● EXERCISES:
(A) Reproduce the passage on raising children verbatim, keeping every word, punctuation mark, and paragraph break.
(B) Count the lines in the records that contain the string "software". Output only that count.

We have been surprised and delighted by them, as well as humiliated and disappointed. Some have such extraordinary gifts and talents that we’ve felt overwhelmed and just watched in wonder as they develop them. We have taken them to church to help them learn about God, knowing all the while that each has to develop his or her own relationship with Him, not just absorb ours.

Our children have cost us hundreds of thousands of dollars, which we would gladly spend all over again. We’ve closed the door in frustration on countless messy rooms. We’ve had to prod them out of their laziness and lack of motivation, as well as curtail them when they’ve become overcommitted and exhausted. We’ve anguished when they have made unsafe friends, as well as been thankful for good friends and people who have influenced them creatively.

● DATA SHOWN:

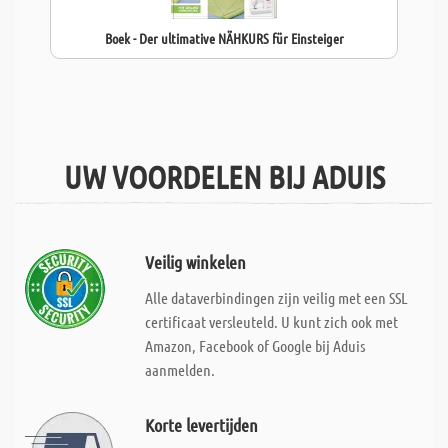
Boek - Der ultimative NÄHKURS für Einsteiger
UW VOORDELEN BIJ ADUIS
Veilig winkelen
Alle dataverbindingen zijn veilig met een SSL
certificaat versleuteld. U kunt zich ook met
Amazon, Facebook of Google bij Aduis
aanmelden.
Korte levertijden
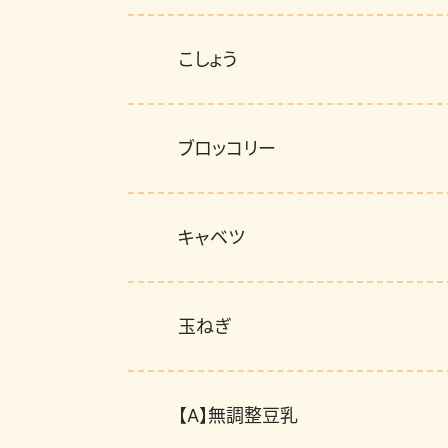
こしょう
ブロッコリー
キャベツ
玉ねぎ
【A】無調整豆乳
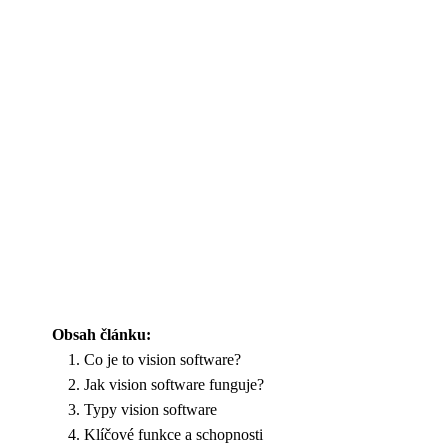
Obsah článku:
Co je to vision software?
Jak vision software funguje?
Typy vision software
Klíčové funkce a schopnosti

● ANSWERS TO THE TASKS:
(A)
We have been surprised and delighted by them, as well as humiliated and disappointed. Some have such extraordinary gifts and talents that we’ve felt overwhelmed and just watched in wonder as they develop them. We have taken them to church to help them learn about God, knowing all the while that each has to develop his or her own relationship with Him, not just absorb ours.

Our children have cost us hundreds of thousands of dollars, which we would gladly spend all over again. We’ve closed the door in frustration on countless messy rooms. We’ve had to prod them out of their laziness and lack of motivation, as well as curtail them when they’ve become overcommitted and exhausted. We’ve anguished when they have made unsafe friends, as well as been thankful for good friends and people who have influenced them creatively.

(B) 3